> [Given data]:
━━━━━━━━━━

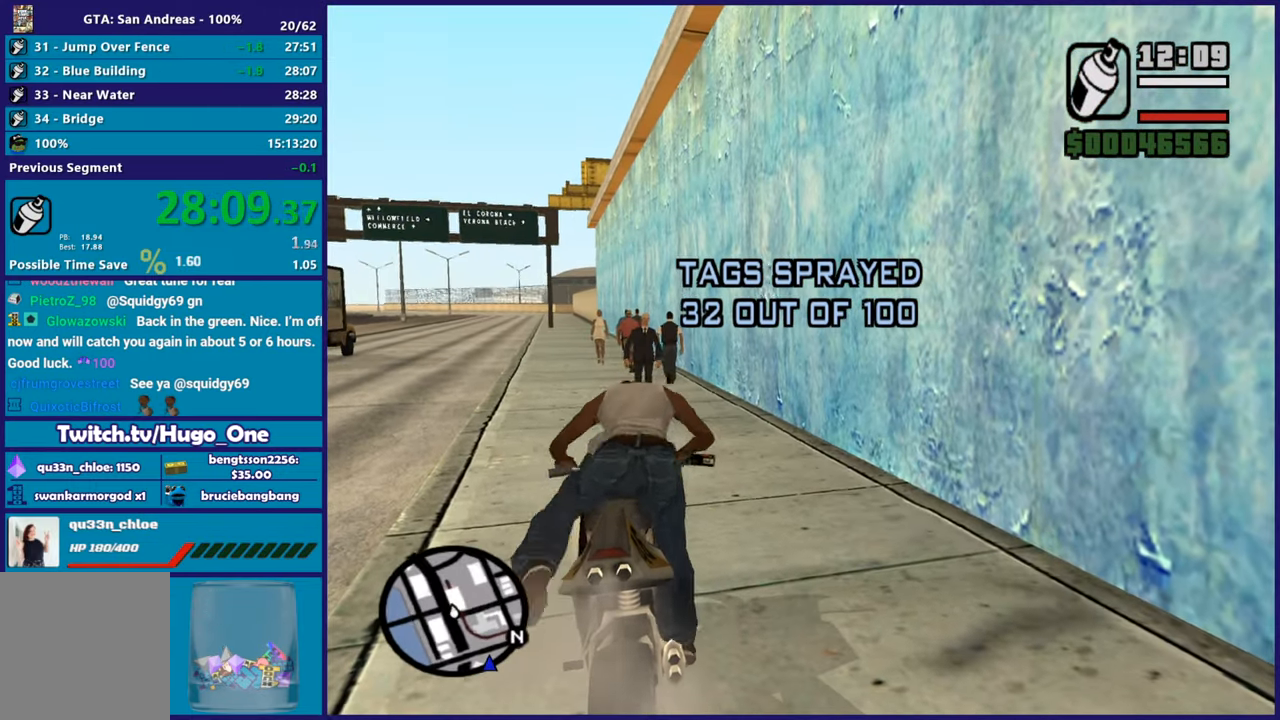
{"buttons": ["R2"], "left_stick": "up-left", "right_stick": "center", "events": [[200, "right_stick", "down-left"], [400, "right_stick", "center"]]}
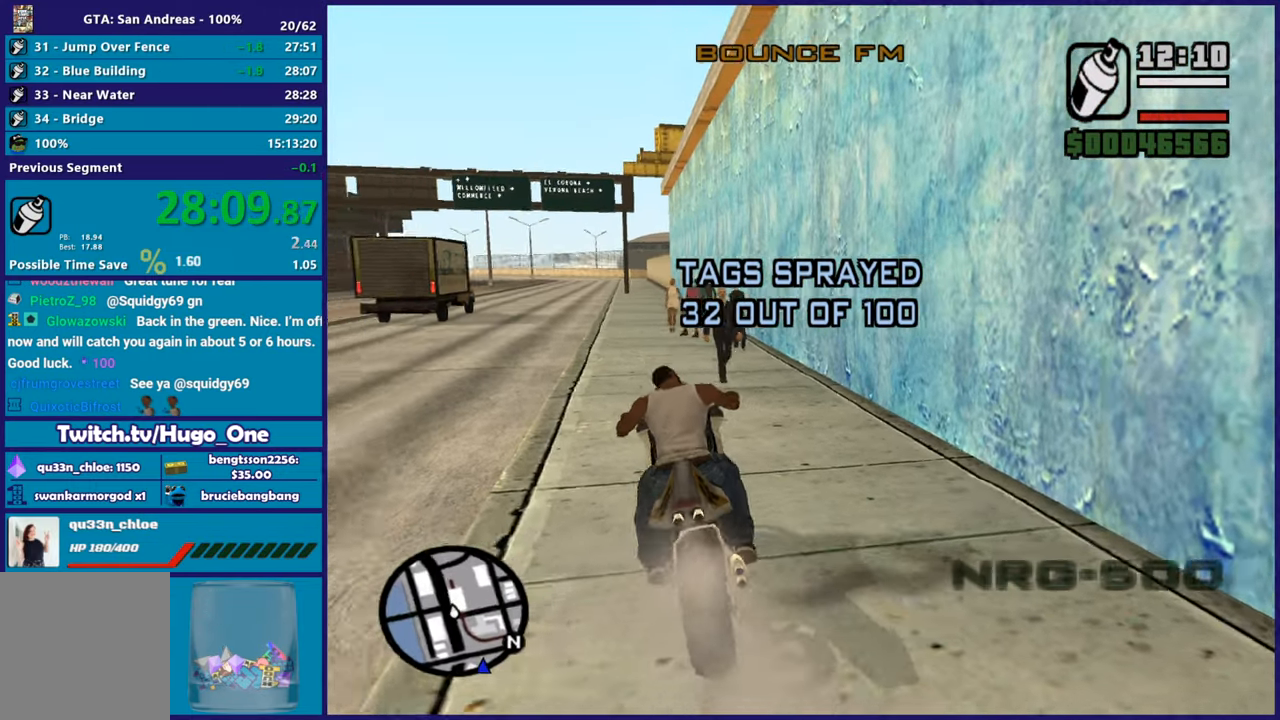
{"buttons": ["R2"], "left_stick": "up", "right_stick": "down-left", "events": [[67, "right_stick", "down-left"], [250, "left_stick", "up-right"], [367, "left_stick", "up"]]}
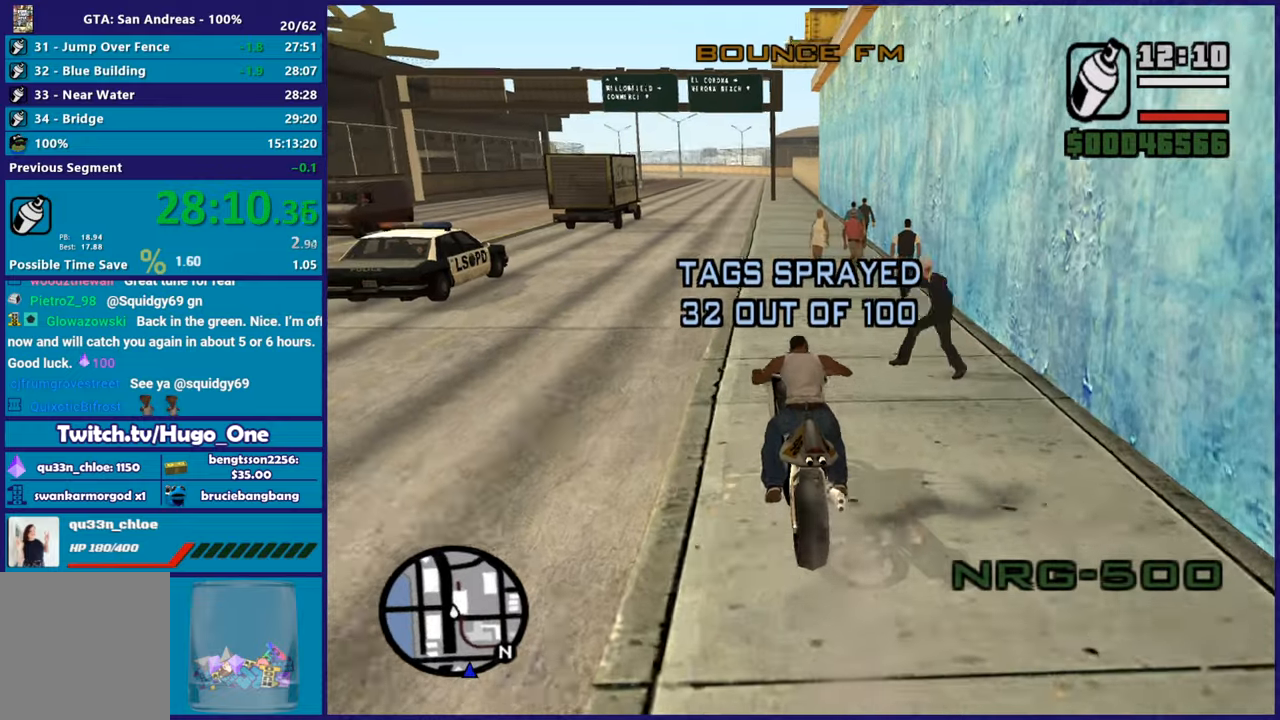
{"buttons": ["R2"], "left_stick": "up-right", "right_stick": "down-left", "events": [[16, "left_stick", "center"], [83, "left_stick", "up"], [233, "left_stick", "center"], [300, "left_stick", "up"], [450, "left_stick", "up-right"]]}
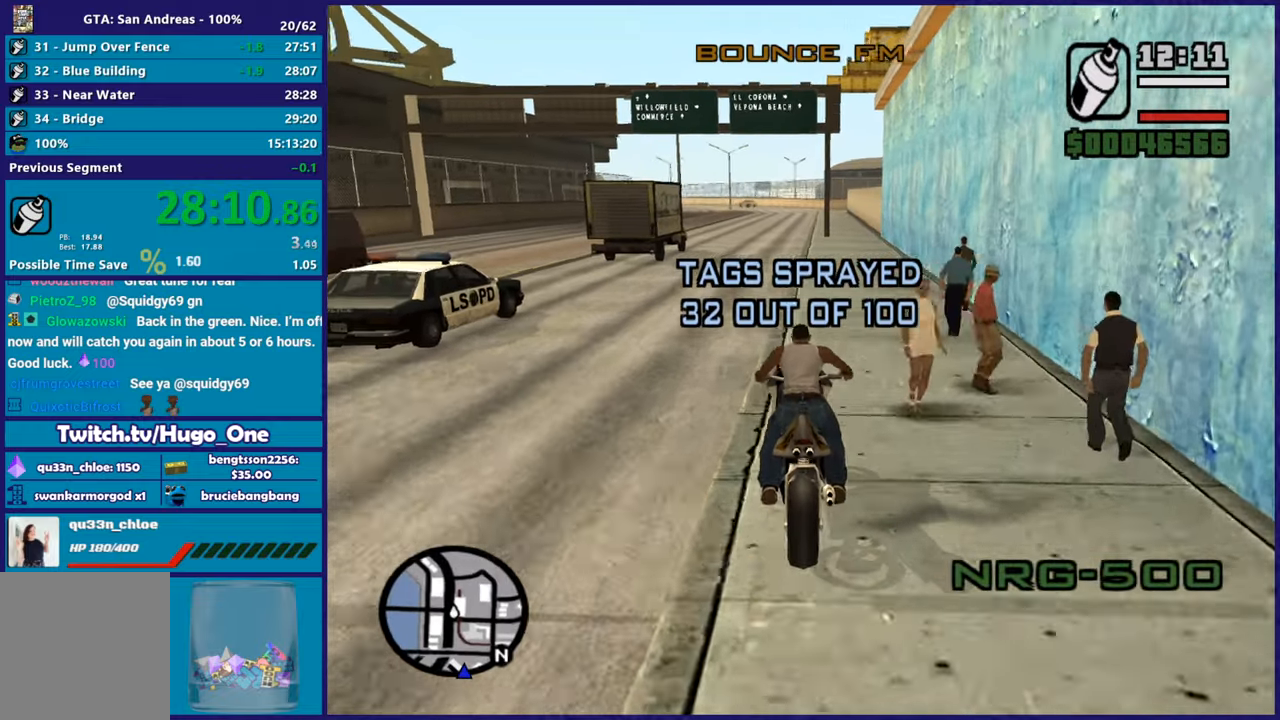
{"buttons": ["R2"], "left_stick": "up", "right_stick": "down-left", "events": [[17, "right_stick", "center"], [50, "left_stick", "up"], [200, "left_stick", "right"], [200, "right_stick", "down-left"], [250, "left_stick", "up"], [384, "left_stick", "center"], [467, "left_stick", "up"]]}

━━━━━━━━━━

> [Work task]: Write out the material exactly, excluding pictures.

> [Answer box]:
{"buttons": ["R2"], "left_stick": "up-left", "right_stick": "center", "events": [[200, "right_stick", "down-left"], [400, "right_stick", "center"]]}
{"buttons": ["R2"], "left_stick": "up", "right_stick": "down-left", "events": [[67, "right_stick", "down-left"], [250, "left_stick", "up-right"], [367, "left_stick", "up"]]}
{"buttons": ["R2"], "left_stick": "up-right", "right_stick": "down-left", "events": [[16, "left_stick", "center"], [83, "left_stick", "up"], [233, "left_stick", "center"], [300, "left_stick", "up"], [450, "left_stick", "up-right"]]}
{"buttons": ["R2"], "left_stick": "up", "right_stick": "down-left", "events": [[17, "right_stick", "center"], [50, "left_stick", "up"], [200, "left_stick", "right"], [200, "right_stick", "down-left"], [250, "left_stick", "up"], [384, "left_stick", "center"], [467, "left_stick", "up"]]}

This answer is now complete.